Thursday, 13 January 2000
George J. Huffman, NASA/GSFC and SSAI, Greenbelt, MD; and R. F. Adler and D. T. Bolvin
The One-Degree Daily (1DD) precipitation dataset was recently developed for the Global Precipitation Climatology Project (GPCP). The 1DD provides a globally-complete, observation-only estimate of precipitation on a daily 1°x1° grid for the period 1997 through late 1999 (by the time of the conference). In the latitude band 40°N-40°S the 1DD uses the Threshold-Matched Precipitation Index (TMPI), a GPI-like IR product with the Tb threshold and (single) conditional rain rate determined locally for each month by the frequency of precipitation in the GPROF SSM/I product and by the precipitation amount in the GPCP satellite-gauge (SG) combination. Outside 40°N-40°S the 1DD uses a scaled TOVS precipitation estimate that has adjustments based on the TMPI and the SG. This first-generation 1DD has been in beta test preparatory to release as an official GPCP product.

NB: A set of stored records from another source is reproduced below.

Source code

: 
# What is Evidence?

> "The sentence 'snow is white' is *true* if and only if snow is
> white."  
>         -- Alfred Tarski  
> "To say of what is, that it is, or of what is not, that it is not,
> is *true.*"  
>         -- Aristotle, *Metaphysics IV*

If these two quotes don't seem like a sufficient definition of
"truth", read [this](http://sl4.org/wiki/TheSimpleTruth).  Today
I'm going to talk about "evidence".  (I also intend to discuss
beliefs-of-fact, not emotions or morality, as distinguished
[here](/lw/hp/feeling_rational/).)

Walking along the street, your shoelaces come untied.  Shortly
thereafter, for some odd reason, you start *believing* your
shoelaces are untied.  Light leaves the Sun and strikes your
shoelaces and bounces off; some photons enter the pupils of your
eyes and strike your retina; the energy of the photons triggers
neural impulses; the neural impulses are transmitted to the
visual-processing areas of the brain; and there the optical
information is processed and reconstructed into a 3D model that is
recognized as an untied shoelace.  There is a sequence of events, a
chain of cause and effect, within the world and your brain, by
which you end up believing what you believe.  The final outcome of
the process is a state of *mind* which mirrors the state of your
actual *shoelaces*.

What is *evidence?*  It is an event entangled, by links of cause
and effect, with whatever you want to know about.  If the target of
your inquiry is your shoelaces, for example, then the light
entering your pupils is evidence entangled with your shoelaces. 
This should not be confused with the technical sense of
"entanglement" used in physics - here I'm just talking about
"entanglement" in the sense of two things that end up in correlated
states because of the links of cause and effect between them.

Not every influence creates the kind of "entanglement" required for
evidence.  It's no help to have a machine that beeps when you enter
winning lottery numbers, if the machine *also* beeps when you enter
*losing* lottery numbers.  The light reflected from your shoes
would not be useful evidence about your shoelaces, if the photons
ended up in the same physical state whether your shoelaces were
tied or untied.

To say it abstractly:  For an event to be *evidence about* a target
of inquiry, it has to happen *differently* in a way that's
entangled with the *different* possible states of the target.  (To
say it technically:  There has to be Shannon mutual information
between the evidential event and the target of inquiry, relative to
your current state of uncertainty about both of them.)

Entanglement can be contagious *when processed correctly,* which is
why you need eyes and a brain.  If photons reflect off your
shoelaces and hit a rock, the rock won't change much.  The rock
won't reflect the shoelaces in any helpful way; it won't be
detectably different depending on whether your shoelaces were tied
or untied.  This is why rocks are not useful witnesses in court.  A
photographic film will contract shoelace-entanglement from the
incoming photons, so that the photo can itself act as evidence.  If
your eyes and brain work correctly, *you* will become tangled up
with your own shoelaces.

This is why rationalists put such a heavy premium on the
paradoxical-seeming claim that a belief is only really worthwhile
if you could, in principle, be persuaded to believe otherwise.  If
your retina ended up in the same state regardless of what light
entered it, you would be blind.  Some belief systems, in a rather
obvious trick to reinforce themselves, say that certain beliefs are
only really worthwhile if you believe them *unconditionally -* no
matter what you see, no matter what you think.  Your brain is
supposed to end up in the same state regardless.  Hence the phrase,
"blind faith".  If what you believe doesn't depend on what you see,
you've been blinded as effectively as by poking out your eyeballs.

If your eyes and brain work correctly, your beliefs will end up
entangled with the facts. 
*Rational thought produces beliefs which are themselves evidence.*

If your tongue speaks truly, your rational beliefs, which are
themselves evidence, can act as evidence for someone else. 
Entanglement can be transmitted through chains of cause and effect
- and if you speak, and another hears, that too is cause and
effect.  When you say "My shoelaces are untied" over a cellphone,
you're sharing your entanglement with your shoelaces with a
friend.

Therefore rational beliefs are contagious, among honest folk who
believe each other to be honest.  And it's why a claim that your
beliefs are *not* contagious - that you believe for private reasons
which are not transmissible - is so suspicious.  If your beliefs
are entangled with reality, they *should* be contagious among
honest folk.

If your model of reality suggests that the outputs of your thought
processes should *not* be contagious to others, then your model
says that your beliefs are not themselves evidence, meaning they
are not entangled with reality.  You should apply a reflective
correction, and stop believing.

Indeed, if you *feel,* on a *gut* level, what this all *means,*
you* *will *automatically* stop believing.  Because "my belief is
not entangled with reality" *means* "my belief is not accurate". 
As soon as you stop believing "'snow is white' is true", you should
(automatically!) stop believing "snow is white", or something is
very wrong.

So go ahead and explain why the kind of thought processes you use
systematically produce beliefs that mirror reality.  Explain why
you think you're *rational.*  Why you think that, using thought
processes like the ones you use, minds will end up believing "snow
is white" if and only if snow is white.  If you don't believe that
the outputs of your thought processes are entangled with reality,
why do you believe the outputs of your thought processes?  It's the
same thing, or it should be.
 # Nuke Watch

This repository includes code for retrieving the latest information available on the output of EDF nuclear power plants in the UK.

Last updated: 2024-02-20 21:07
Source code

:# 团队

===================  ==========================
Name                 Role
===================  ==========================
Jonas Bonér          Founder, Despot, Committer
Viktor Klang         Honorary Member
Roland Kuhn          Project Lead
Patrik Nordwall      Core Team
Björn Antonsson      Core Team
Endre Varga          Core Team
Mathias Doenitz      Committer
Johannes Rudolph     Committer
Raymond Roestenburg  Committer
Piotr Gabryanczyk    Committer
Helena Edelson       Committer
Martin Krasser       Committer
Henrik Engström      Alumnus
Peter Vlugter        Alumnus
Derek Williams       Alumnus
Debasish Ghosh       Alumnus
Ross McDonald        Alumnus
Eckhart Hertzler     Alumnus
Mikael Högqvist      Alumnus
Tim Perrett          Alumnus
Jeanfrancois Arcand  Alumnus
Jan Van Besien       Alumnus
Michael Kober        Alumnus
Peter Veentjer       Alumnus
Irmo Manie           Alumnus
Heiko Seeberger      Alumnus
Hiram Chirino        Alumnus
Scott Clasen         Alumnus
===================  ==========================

In this paper we discuss further development of the 1DD framework to allow the direct incorporation of TRMM and other high-quality precipitation estimates. First, these data are generally sparse (typically from low-orbit satellites), so a fair amount of work was devoted to data boundaries. Second, these data are not the same as the original 1DD estimates, so we had to give careful consideration to the best scheme for forcing the 1DD to sum to the SG for the month. Finally, the non-sun-synchronous, low-inclination orbit occupied by TRMM creates interesting variations against the sun-synchronous, high-inclination orbits occupied by the Defense Meteorological Satellite Program satellites that carry the SSM/I.
Examples will be given of each of the development issues, then comparisons will be made to daily raingauge analyses.